Donald Trump has accepted a North Korean invitation to meet with Kim Jong-un "as soon as possible". 

The orange clown dropped hints of a big announcement to the White House Press Corps just before the evening news in the US.  Shortly thereafter, the visiting South Korean National security adviser Chung Eui-yong called reporters outside the White House and announced: "North Korean leader Kim Jong-un said he's committed to denuclearization", and, "Trump appreciated the briefing, and said he would meet Kim Jong-un by May to achieve permanent denuclearization."  The regime has reportedly agreed to stop nuclear testing as long as talks continue.

The time and place of any such meeting has not been announced, and the most likely locations would be the Panmunjom treaty village straddling the border dividing the Koreas.  A third party nation would also be a possibility, since neither Kim's nor Trump's advisors would tell their bosses to visit the other's capital:  Possibilities include Beijing, capital of North Korea's only ally; Moscow; Switzerland, where Kim was educated as a boy; or Sweden, which is militarily non-aligned and has acted as a go-between for Washington and Pyongyang in the past.

But the possibility of disaster can't be overlooked, since both men have threatened to destroy each other's countries over the past year.  North Korea has referred to Trump as a "mentally deranged dotard" and Trump has labelled Kim "little rocket man". 
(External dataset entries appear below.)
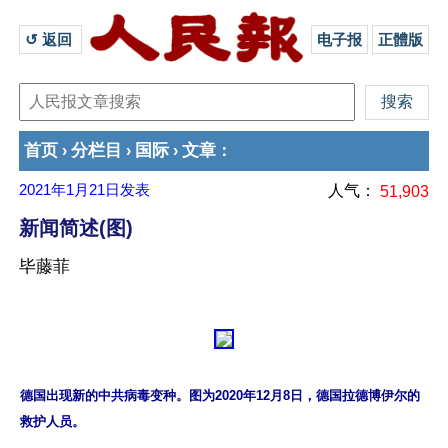
↺ 返回 
电子报
正體版
首页
分栏目
国际
文章
›
›
›
：
2021年1月21日
发表
人气：
51,903
新闻简述(图)
毕藤菲
德国出现新的中共病毒变种。图为2020年12月8日，德国拉德博伊尔的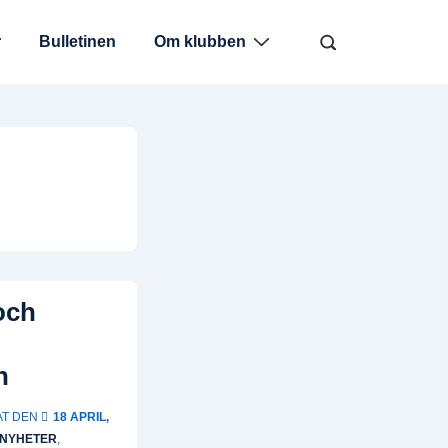
r
Bulletinen
Om klubben
och
n
AT DEN
18 APRIL,
NYHETER
,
There is skepticism for North Korea's motives, and over the wisdom of having Donald Trump meet a North Korean leader as an equal after decades of between the two countries.
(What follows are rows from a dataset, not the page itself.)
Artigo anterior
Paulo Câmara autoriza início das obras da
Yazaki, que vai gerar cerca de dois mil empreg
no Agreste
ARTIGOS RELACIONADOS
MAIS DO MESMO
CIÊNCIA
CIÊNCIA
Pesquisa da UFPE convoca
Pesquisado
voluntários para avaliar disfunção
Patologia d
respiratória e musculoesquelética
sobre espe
"To be clear - we need to talk to North Korea," said Jeffrey Lewis, the director of the East Asia Nonproliferation Program at the Middlebury institute of international studies at Monterey.  "But Kim is not inviting Trump so that he can surrender North Korea's weapons.  Kim is inviting Trump to demonstrate that his investment in nuclear and missile capabilities has forced the United States to treat him as an equal."
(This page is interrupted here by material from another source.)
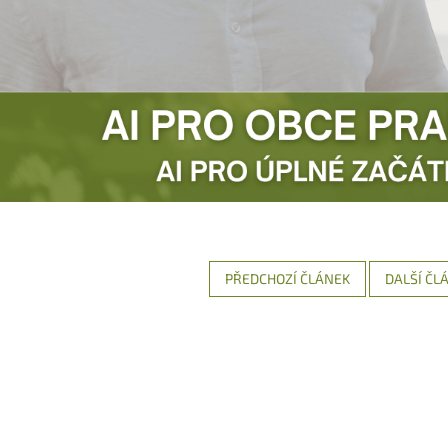
PŘEDCHOZÍ ČLÁNEK
DALŠÍ ČL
There are also severe doubts about whether Trump, who fancies himself as a master deal-maker, actually has the skills to negotiate the Untied States' most dangerous foreign policy challenge:

"We can always hope," said Robert E. Kelly, North Korea expert at South Korea's Pusan National University, "But it is just as reasonable to fear that Trump, the reality TV star who somehow stumbled into the presidency for which he is woefully unfit, will wander from decades of joint US-South Korea policy, about which he naturally knows nothing, and make some kind of deal for a 'win' that no other US official would endorse."